### TASK ITEM:
Two lines mark the range in the entries below: the one holding "index mcp: (428, 76)" and the one holding "index tip: (650, 117)". Set down those two and all lines between them, exactly.
BEGIN
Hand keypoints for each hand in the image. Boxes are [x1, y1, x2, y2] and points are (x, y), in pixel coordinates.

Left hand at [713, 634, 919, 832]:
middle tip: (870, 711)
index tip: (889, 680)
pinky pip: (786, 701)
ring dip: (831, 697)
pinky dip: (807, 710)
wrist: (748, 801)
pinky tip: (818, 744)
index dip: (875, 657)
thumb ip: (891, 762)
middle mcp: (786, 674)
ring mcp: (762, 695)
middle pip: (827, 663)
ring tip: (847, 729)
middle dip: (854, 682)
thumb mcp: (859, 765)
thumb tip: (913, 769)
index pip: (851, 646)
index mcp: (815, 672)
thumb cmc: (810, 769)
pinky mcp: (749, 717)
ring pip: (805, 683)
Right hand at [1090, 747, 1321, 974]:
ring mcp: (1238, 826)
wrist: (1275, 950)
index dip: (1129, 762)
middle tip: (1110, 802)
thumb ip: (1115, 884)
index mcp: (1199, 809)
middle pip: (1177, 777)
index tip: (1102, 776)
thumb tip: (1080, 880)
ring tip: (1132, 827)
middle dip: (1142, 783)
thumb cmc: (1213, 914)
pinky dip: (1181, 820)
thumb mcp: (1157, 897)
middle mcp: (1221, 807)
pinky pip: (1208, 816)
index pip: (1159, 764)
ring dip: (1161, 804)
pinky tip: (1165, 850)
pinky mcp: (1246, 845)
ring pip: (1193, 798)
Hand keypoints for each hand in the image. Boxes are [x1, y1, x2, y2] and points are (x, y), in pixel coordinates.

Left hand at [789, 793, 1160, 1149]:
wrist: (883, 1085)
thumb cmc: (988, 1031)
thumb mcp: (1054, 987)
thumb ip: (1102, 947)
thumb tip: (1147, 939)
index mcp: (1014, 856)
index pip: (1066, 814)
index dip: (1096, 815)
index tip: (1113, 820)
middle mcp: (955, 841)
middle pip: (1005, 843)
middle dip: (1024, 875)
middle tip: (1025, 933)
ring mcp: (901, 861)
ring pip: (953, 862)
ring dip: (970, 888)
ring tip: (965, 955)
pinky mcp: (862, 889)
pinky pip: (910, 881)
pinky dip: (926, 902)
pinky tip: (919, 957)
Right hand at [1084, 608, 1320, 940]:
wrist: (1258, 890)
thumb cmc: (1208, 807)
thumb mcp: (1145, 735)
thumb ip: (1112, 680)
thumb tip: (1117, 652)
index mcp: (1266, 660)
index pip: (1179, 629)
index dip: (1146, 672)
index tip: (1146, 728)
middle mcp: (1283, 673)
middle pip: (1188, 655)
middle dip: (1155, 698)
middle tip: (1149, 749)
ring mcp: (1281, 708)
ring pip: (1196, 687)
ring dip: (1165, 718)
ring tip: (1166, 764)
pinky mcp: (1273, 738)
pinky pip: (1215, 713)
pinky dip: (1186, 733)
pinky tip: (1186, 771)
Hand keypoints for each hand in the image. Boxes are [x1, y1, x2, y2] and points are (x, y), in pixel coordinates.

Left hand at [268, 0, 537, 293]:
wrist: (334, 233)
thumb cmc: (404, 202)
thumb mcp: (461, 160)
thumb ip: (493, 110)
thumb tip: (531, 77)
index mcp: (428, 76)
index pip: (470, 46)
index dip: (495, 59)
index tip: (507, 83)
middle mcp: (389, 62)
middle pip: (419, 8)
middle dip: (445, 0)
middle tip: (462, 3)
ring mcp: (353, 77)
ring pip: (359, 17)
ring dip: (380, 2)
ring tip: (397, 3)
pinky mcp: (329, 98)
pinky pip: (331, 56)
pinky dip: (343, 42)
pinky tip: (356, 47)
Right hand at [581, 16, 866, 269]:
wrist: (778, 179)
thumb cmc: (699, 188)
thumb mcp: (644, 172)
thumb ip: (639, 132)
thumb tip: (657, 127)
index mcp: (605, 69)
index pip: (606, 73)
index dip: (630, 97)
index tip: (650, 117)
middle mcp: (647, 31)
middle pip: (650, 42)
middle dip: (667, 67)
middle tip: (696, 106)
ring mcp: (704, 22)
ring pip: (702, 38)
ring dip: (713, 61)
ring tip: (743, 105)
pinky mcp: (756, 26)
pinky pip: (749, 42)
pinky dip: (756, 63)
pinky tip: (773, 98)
END
### RESPONSE AREA:
index mcp: (428, 76)
index pip: (470, 46)
index dip: (495, 59)
index tip: (507, 83)
middle mcp: (389, 62)
middle pip: (419, 8)
middle dip: (445, 0)
middle tip: (462, 3)
ring mcp: (353, 77)
ring pip: (359, 17)
ring dip: (380, 2)
ring tip: (397, 3)
pinky mcp: (329, 98)
pinky pip: (331, 56)
pinky dip: (343, 42)
pinky tip: (356, 47)
Right hand at [581, 16, 866, 269]:
wrist: (778, 179)
thumb cmc: (699, 188)
thumb mcp: (644, 172)
thumb ip: (639, 132)
thumb tip: (657, 127)
index mcp: (605, 69)
index pip: (606, 73)
index dip: (630, 97)
index tip: (650, 117)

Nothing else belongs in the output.